Prep 15 mins
Cook 40 mins
Great on boiled spaghetti or Rice Pilaf.
- 1 large onion, chopped
- 1 garlic clove, crushed
- 2 tablespoons oil or 2 tablespoons butter
- 1 lb ground beef or 1 lb lamb
- 1 1⁄2 cups chopped peeled tomatoes
- 2 tablespoons tomato paste
- 1⁄2 cup red wine
- 3 whole cloves
- 1 bay leaf
- 2 tablespoons chopped parsley
- 1⁄2 teaspoon sugar
- salt and pepper
- Fry onion and garlic gently in oil or butter until onion is transparent.
- Increase heat and add ground meat.
- Cook over high heat, stirring frequently, until juices evaporate and meat begins to brown.
- Lower heat, and add remaining ingredients, seasoning to taste.
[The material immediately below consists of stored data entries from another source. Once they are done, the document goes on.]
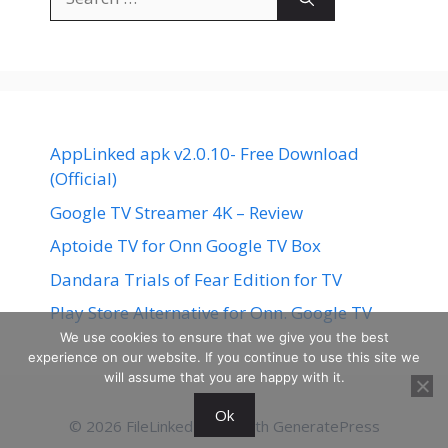
for:
AppLinked apk v2.0.10- Free Download
(Official)
Google TV Streamer 4K – Review
Aptoide TV for Onn Google TV Box
Dandara Trials of Fear Edition for TV
Play Store Alternative for Onn. Google TV
We use cookies to ensure that we give you the best
experience on our website. If you continue to use this site we
will assume that you are happy with it.
Ok
© 2026 FileLinked
• Built with
GeneratePress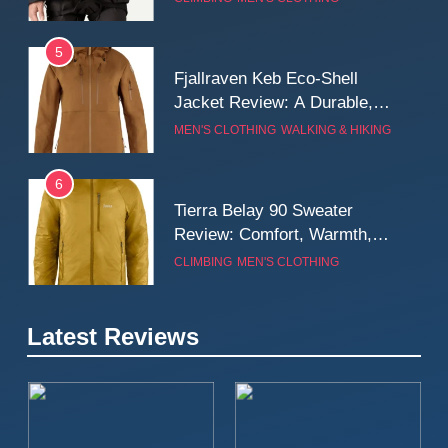
Wall
5
Fjallraven Keb Eco-Shell
Jacket Review: A Durable,
Weatherproof Shell Built for
MEN'S CLOTHING
WALKING & HIKING
Real-World Adventure
6
Tierra Belay 90 Sweater
Review: Comfort, Warmth,
and Everyday Performance
CLIMBING
MEN'S CLOTHING
7
Latest Reviews
Fjällräven Expedition Mid
Winter Jacket Review:
Serious Warmth for Real Cold
CAMPING
MEN'S CLOTHING
Days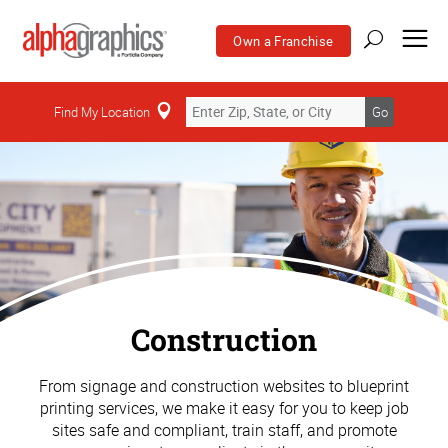
Own a Franchise
Find My Location
Go
Construction
From signage and construction websites to blueprint
printing services, we make it easy for you to keep job
sites safe and compliant, train staff, and promote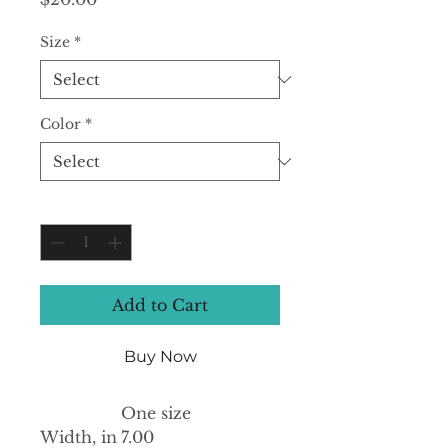
Size
*
Color
*
Quantity
*
Add to Cart
Buy Now
One size
Width, in
7.00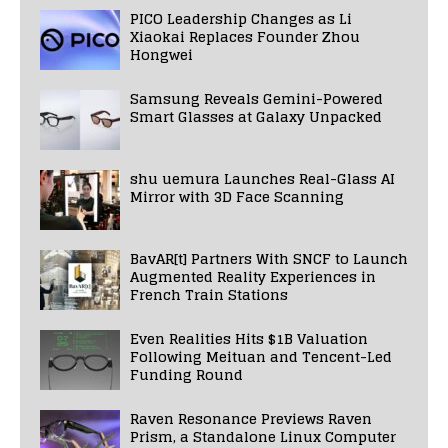
PICO Leadership Changes as Li
Xiaokai Replaces Founder Zhou
Hongwei
Samsung Reveals Gemini-Powered
Smart Glasses at Galaxy Unpacked
shu uemura Launches Real-Glass AI
Mirror with 3D Face Scanning
BavAR[t] Partners With SNCF to Launch
Augmented Reality Experiences in
French Train Stations
Even Realities Hits $1B Valuation
Following Meituan and Tencent-Led
Funding Round
Raven Resonance Previews Raven
Prism, a Standalone Linux Computer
- Cover and simmer gently for 30 minutes.
- Remove bay leaf and cloves before serving.
This was good but we didn't really care for the cloves. Will most likely make this again without the cloves as we really do enjoy lamb. Thanks for posting.
This is one GREAT Greek Chef here! What more can I say, AWESOME, AUTHENTIC (key word: AUTHENTIC!) Greek Cook here! Once again Greekgal, thanks for a winner! This was served over Al dente Misko spaghetti and the whole family loved/ate it. Thanks Chef Greekgal!